実務的に言えば、GM課税は制度設計や各国導入の進捗が複雑で、企業側が将来影響を合理的に見積もることが難しい局面があります。そのため、当面は税効果会計の測定に取り込まず、注記等で投資家に情報提供する方向を優先する、という発想に近い整理です。


3. 2026年3月期の結論:引き続き「実務対応報告第44号」を適用

2026年3月期決算についても、引き続き実務対応報告第44号の定めが適用され、GM課税制度の影響を反映しない取扱いを継続することとなります。


したがって、2026年3月期の決算対応としては、まずは

  • 税効果の測定(繰延税金資産・負債、実効税率等)にGM課税を織り込まない

  • ただし、GM課税の対象可能性や制度影響の説明が必要な場合は、開示(注記・リスク情報等)を検討する

という整理が現実的になります(開示の具体論は会社の状況に依存します)。


4. 今後の注目点:IASBが例外規定を「削除」か「恒久化」か判断するタイミング

今後の論点は国際会計基準審議会(IASB)の動向とされており、IASBは、各法域での規則導入状況や企業への影響が十分に明らかになった段階で、例外規定を削除するか恒久化するか判断するとしています。現時点ではプロジェクト化は「時期尚早」としており、利害関係者からの要望も届いていない、という整理です。

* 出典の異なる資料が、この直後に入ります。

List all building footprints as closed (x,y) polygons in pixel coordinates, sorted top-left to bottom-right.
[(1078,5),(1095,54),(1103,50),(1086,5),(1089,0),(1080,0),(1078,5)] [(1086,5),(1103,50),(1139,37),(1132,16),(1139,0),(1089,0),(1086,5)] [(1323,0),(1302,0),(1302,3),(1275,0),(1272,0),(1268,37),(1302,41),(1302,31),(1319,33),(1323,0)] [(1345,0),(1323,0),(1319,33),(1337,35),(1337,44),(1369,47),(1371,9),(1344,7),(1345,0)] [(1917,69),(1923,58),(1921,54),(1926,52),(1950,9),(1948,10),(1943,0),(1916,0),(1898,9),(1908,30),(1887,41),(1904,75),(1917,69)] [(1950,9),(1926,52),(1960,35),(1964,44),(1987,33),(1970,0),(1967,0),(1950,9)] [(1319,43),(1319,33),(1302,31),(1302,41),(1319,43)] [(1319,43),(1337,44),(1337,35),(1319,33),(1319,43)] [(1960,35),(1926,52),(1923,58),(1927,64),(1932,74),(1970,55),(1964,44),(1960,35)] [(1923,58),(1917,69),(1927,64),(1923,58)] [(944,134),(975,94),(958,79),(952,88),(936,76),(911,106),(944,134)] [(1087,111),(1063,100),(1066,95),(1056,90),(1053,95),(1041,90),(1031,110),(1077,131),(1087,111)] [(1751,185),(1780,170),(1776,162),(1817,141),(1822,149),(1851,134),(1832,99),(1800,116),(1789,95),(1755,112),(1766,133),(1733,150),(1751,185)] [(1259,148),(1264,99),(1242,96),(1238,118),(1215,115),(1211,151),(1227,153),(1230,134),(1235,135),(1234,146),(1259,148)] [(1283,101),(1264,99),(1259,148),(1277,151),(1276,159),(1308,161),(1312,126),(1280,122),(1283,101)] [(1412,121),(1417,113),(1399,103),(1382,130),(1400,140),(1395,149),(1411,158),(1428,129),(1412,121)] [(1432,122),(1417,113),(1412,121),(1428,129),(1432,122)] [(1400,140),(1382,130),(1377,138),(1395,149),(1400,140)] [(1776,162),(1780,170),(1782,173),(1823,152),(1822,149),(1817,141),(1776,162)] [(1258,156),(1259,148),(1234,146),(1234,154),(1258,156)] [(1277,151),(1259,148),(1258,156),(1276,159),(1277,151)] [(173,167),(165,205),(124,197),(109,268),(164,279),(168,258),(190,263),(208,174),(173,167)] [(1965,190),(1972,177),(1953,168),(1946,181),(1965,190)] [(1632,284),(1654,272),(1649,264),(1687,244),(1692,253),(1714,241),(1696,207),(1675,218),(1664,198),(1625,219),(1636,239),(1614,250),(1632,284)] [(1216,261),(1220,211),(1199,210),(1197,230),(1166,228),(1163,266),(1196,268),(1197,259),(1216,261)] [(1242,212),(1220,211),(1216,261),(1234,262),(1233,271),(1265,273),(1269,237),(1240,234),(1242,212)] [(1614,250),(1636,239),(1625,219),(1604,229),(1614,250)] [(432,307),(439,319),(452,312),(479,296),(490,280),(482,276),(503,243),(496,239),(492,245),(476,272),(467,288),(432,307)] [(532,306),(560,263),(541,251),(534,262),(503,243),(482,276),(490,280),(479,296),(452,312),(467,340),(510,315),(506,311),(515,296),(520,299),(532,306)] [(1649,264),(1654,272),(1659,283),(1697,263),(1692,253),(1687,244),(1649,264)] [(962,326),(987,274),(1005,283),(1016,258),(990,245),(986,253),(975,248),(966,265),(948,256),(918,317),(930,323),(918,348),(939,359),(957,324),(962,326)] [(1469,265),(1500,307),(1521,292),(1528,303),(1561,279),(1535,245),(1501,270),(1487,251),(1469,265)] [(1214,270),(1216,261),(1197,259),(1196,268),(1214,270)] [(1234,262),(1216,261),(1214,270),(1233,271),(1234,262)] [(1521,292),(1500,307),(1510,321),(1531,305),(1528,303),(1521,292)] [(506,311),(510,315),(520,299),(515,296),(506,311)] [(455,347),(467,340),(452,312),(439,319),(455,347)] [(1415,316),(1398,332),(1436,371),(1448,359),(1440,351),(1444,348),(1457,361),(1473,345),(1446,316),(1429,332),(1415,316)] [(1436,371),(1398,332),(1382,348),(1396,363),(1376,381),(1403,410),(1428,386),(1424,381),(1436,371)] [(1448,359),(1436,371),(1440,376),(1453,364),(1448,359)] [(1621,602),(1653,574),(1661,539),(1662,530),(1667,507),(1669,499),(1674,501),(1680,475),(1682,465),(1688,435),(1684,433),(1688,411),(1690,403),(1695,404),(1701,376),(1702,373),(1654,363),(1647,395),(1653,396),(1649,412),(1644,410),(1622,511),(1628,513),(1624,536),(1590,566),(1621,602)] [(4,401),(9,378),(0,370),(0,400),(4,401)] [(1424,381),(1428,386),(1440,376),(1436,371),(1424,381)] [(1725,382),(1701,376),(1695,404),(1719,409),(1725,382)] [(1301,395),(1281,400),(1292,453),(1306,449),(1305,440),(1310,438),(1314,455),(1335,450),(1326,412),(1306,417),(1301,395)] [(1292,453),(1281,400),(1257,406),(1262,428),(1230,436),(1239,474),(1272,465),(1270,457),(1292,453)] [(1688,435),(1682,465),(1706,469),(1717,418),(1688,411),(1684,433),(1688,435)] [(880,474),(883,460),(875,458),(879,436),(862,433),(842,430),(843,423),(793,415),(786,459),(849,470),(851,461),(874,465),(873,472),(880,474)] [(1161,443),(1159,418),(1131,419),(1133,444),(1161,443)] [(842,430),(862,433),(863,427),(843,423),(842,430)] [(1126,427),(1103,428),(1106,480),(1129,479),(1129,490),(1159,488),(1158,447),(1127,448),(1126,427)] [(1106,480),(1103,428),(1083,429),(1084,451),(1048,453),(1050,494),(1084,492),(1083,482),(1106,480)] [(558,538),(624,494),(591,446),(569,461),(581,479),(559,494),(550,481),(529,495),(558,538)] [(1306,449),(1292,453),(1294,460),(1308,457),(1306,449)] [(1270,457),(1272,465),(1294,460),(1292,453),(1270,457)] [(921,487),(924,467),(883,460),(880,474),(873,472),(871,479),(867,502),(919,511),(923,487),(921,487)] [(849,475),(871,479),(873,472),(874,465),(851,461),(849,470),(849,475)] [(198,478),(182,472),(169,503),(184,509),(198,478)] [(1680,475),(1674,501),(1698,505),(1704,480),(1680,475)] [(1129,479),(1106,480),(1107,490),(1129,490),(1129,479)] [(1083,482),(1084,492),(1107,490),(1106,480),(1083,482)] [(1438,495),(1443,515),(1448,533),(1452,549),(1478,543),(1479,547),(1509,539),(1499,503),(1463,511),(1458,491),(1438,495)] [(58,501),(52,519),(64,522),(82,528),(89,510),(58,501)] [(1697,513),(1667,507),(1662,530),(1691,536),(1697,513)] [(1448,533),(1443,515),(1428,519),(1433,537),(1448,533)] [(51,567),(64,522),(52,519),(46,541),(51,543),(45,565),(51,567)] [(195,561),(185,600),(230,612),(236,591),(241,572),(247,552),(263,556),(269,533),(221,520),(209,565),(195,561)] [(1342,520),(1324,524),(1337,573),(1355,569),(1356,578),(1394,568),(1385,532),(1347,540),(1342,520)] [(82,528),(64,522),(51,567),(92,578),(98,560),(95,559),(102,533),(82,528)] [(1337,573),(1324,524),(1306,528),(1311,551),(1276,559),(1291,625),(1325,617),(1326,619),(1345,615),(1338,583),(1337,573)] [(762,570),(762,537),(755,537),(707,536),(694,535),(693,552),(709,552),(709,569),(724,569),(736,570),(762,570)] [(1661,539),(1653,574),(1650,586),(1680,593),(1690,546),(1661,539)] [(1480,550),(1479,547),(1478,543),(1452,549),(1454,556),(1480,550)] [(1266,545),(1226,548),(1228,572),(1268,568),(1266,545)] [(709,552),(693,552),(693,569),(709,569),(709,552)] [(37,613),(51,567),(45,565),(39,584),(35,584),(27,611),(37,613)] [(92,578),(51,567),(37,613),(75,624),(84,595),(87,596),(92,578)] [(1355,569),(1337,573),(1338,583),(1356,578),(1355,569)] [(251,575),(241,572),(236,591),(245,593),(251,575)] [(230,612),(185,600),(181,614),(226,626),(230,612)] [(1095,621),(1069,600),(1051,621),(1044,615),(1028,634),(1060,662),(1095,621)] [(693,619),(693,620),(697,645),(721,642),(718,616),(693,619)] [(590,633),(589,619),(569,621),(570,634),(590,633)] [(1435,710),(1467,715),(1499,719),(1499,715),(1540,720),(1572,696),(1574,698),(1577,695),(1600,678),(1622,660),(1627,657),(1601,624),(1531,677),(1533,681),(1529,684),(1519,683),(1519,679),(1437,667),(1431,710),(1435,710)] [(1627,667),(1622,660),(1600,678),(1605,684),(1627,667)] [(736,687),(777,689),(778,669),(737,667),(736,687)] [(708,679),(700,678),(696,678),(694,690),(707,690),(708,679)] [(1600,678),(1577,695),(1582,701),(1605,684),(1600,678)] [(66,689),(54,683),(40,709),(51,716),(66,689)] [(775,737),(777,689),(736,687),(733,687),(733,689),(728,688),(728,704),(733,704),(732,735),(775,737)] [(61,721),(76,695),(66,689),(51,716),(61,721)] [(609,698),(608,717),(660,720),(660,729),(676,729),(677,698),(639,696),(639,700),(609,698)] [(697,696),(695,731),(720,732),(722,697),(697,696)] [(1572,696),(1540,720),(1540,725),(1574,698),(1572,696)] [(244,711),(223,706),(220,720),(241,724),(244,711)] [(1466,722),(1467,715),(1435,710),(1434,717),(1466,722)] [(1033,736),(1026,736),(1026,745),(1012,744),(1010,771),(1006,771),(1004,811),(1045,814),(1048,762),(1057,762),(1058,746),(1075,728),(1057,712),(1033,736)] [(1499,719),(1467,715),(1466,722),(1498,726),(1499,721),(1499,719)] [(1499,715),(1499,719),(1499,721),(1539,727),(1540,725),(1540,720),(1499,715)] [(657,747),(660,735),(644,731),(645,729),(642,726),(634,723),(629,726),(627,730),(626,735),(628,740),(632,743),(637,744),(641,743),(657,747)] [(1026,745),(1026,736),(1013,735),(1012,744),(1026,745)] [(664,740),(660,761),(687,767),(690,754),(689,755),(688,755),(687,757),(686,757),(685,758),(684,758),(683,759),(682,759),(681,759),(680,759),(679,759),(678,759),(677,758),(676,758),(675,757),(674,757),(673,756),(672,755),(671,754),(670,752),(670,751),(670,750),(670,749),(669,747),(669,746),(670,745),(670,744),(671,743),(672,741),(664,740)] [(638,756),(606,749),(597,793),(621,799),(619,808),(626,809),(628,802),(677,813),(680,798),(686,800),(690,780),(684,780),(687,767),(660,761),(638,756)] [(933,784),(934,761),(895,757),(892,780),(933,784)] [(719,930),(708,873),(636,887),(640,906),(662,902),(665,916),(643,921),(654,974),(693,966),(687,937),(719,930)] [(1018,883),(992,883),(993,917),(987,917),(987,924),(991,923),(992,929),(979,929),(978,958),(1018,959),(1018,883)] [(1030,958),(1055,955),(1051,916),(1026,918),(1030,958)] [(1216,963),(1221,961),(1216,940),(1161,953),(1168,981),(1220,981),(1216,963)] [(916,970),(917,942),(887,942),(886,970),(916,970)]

このため、少なくとも直近の決算実務では、「反映しない取扱い」が簡単には変わらない可能性が高い、と読み取れます。


5. 実務チェックリスト(経理・開示担当者向け)

2026年3月期の実務では、次を押さえておくと安全です。

  • 税効果計算(繰延税金の税率・測定)にGM課税を織り込まない前提で計算設計を確認

  • グループ内で「GM課税の対象可能性」の把握プロセス(税務部門・海外拠点との連携)を整備

  • 監査対応:実務対応報告第44号を適用していること、検討過程(社内メモ等)を残す

  • 開示:影響見積りが困難でも、制度の状況に応じて説明が必要か検討(重要性判断)


まとめ:2026年3月期は「税効果に反映しない」が基本。変化点はIASB動向を注視

GM課税は制度の見直しが続く一方、税効果会計については実務対応報告第44号により、2026年3月期でも引き続きGM課税の影響を反映しない取扱いが継続されます。今後の変更可能性はIASBの検討次第となるため、制度改正だけでなく国際会計の動向も含めて注視することが重要です。